Рубедо (СИ) - Ершова Елена. Страница 45
«В субботу будет открытие нового госпиталя на Райнергассе, я буду там. Приходите…»
Госпиталь? Не тот ли, куда инспектор Вебер обещал перевести Родиона? Он ведь тоже хотел что-то сказать тогда, на Петерсплатце…
Марго неуютно поежилась: букет, полученный от инспектора, так и остался вянуть в гостиной, не то, чтобы она намеренно игнорировала знаки внимания, но за всеми последними событиями — болезнью, встречей с епископом, бумагами покойного мужа, ответным письмом Спасителю, наконец! — она совершенно забыла о Вебере.
И теперь хризантемы, пожухлые и скучные, торчали в углу гостиной, а у Марго — из чувства вины или растерянности, — не хватало духа убрать их.

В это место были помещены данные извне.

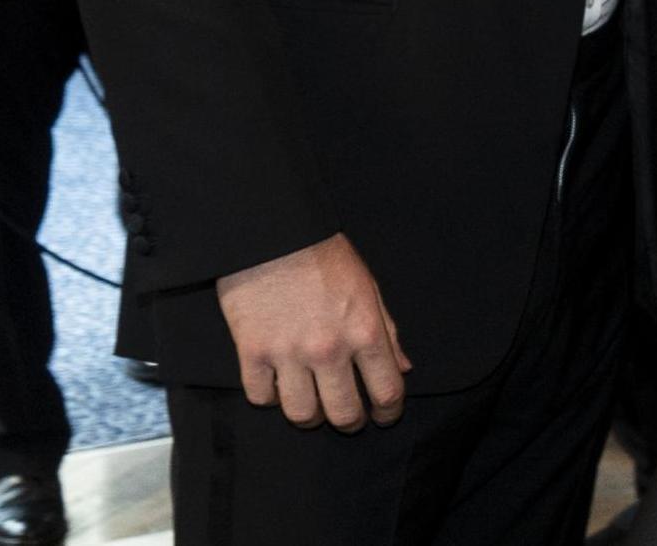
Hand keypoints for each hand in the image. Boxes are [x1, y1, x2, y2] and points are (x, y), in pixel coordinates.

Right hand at [215, 232, 410, 430]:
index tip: (384, 416)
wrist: (273, 234)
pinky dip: (270, 397)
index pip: (387, 391)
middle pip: (344, 413)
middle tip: (348, 418)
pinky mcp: (252, 353)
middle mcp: (329, 349)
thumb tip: (404, 368)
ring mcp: (289, 354)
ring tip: (312, 407)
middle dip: (351, 422)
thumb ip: (387, 332)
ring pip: (301, 415)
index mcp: (365, 331)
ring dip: (310, 417)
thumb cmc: (325, 257)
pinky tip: (278, 386)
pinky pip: (261, 397)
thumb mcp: (369, 288)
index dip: (389, 412)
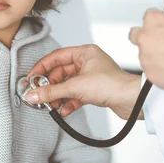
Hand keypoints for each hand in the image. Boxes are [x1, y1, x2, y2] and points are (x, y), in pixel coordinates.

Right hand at [25, 44, 141, 119]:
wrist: (132, 101)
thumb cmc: (113, 84)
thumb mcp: (75, 87)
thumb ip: (51, 91)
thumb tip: (33, 94)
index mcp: (84, 52)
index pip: (56, 57)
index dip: (42, 67)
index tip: (31, 78)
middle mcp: (87, 62)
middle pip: (60, 72)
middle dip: (50, 86)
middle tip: (40, 94)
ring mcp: (91, 76)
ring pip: (67, 85)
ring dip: (59, 96)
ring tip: (51, 105)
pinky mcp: (94, 90)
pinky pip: (75, 94)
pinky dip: (68, 102)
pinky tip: (63, 110)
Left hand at [129, 9, 163, 99]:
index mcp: (155, 20)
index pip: (148, 17)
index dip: (157, 25)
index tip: (162, 30)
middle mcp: (146, 37)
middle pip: (136, 36)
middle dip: (146, 40)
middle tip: (160, 46)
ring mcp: (145, 56)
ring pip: (143, 55)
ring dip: (153, 57)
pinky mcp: (148, 74)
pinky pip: (149, 71)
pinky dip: (158, 71)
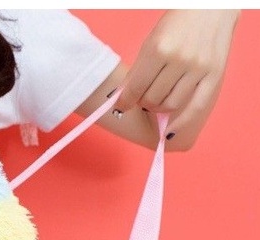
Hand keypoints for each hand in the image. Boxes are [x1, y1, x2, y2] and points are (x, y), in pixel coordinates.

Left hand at [115, 10, 238, 135]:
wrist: (211, 7)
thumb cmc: (177, 24)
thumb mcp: (151, 42)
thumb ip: (137, 71)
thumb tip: (120, 100)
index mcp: (159, 49)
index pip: (135, 88)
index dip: (125, 101)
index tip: (121, 107)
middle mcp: (180, 59)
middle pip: (151, 99)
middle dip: (143, 102)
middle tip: (143, 98)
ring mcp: (198, 68)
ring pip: (169, 106)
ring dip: (158, 109)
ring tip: (157, 100)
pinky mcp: (214, 75)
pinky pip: (195, 108)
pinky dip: (180, 123)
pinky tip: (169, 132)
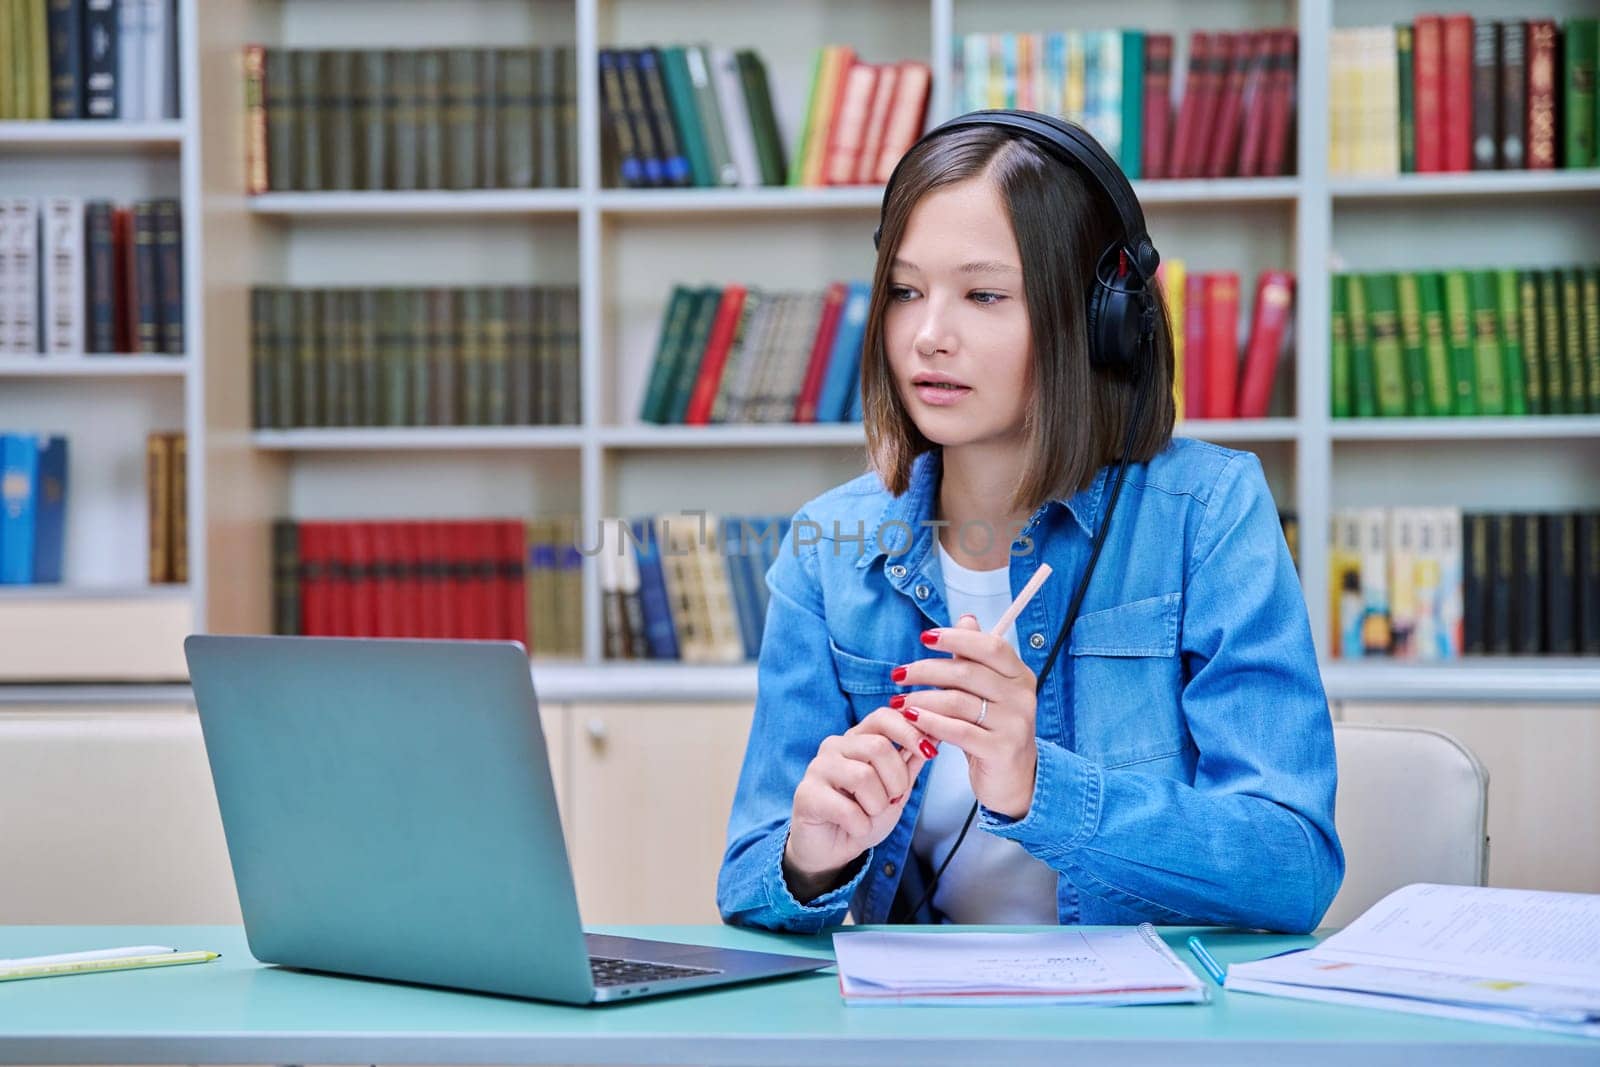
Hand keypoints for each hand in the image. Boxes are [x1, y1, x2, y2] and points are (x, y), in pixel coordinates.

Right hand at [784, 708, 934, 899]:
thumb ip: (911, 762)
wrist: (833, 850)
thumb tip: (936, 731)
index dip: (909, 731)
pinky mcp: (806, 794)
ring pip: (863, 776)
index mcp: (857, 738)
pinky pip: (847, 809)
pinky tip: (854, 828)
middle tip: (890, 800)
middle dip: (896, 781)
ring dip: (877, 806)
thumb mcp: (896, 789)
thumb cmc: (863, 815)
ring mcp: (818, 768)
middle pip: (878, 747)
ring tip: (868, 815)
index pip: (884, 717)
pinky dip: (860, 826)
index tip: (929, 753)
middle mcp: (835, 746)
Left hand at [893, 613, 1038, 818]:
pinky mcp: (1001, 749)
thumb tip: (966, 618)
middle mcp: (1022, 696)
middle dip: (926, 670)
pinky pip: (958, 731)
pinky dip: (930, 723)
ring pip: (958, 701)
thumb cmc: (993, 730)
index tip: (925, 638)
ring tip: (898, 702)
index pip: (990, 646)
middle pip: (968, 673)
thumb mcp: (987, 692)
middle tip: (898, 674)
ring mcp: (1014, 724)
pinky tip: (911, 719)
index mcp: (1019, 676)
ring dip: (922, 699)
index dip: (957, 638)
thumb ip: (976, 657)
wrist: (1014, 780)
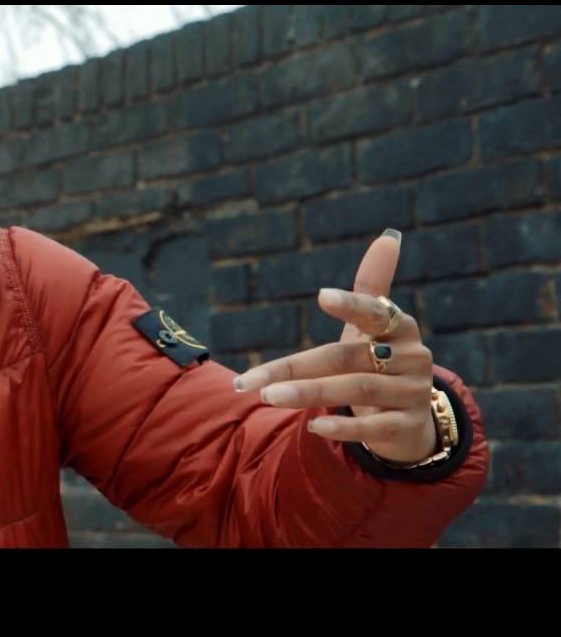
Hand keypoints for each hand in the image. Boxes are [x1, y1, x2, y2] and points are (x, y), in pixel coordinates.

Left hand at [232, 230, 438, 463]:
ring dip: (310, 393)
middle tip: (253, 381)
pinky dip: (343, 428)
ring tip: (269, 398)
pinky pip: (373, 428)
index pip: (375, 313)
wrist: (411, 420)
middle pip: (346, 357)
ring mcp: (412, 394)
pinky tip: (312, 427)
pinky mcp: (407, 427)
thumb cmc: (381, 363)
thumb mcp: (373, 327)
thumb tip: (388, 236)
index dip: (351, 304)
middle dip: (297, 368)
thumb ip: (372, 285)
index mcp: (401, 328)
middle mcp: (411, 358)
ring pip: (357, 391)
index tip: (322, 296)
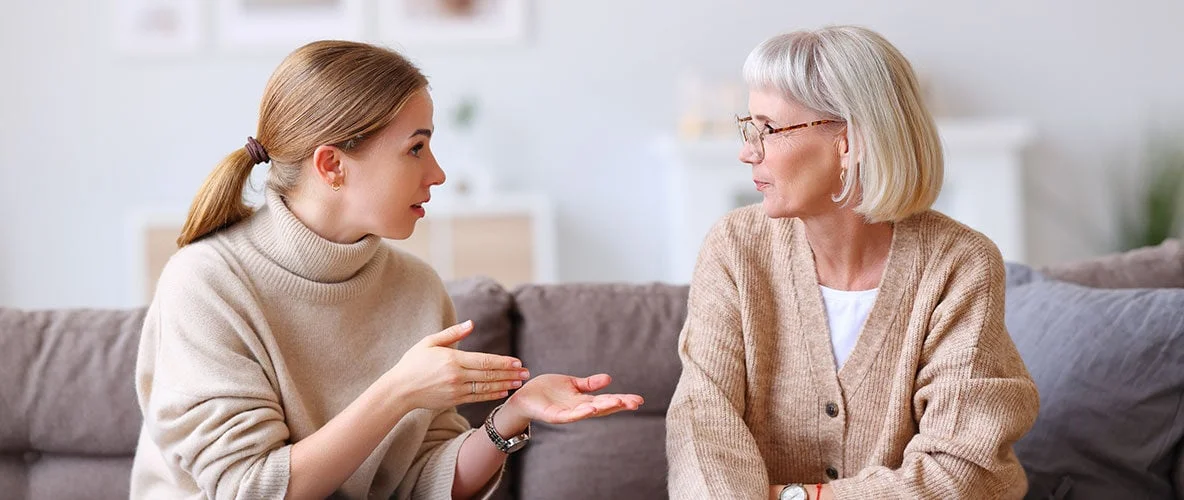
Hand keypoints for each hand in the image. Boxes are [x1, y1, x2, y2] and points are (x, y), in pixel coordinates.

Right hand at [384, 320, 529, 410]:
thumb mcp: (429, 342)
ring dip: (505, 385)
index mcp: (452, 359)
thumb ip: (452, 333)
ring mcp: (456, 390)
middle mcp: (456, 376)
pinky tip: (504, 392)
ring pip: (486, 388)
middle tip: (526, 373)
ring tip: (519, 382)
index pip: (484, 361)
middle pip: (489, 375)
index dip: (503, 362)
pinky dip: (492, 395)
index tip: (517, 362)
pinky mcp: (454, 400)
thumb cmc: (413, 363)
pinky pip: (477, 398)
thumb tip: (471, 323)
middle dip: (510, 374)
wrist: (399, 390)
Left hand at [496, 374, 643, 431]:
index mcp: (583, 400)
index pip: (607, 400)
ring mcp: (568, 413)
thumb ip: (589, 384)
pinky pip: (570, 416)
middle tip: (636, 403)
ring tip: (619, 402)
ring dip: (604, 408)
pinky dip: (581, 413)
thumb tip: (609, 379)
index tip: (638, 399)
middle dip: (619, 405)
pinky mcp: (555, 416)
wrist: (523, 398)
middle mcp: (579, 408)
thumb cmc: (546, 391)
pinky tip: (591, 408)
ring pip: (590, 411)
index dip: (622, 400)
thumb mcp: (572, 384)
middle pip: (603, 407)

Она опустила все еще пылающее лицо и, боясь встретиться с ядовитым взглядом фон Штейгера, прочла до конца:
«Постскриптум. Ни один аристократический род империи не изобразит на фамильном гербе бражника Acherontia Atropos. Ни один — кроме вашего, Маргарита. Вы хотели бы узнать, почему?».
И еще ниже:
«Ответные письма прошу передавать следующим образом: с шести до семи утра у зимнего манежа будет ожидать мой кучер Кристоф, с семи до восьми вечера у восточных ворот — камердинер Томаш Каспар.
Всегда Вам преданный Г.»
Дойдя до последней буквы, Марго снова скользнула глазами вверх, к началу письма, и прочла его бегло, целиком, глотая слова, как микстуру. А потом еще раз. И еще. Пока не ощутила в желудке сытое тепло и не откинулась на спинку кресла, в радостном волнении разглядывая портрет.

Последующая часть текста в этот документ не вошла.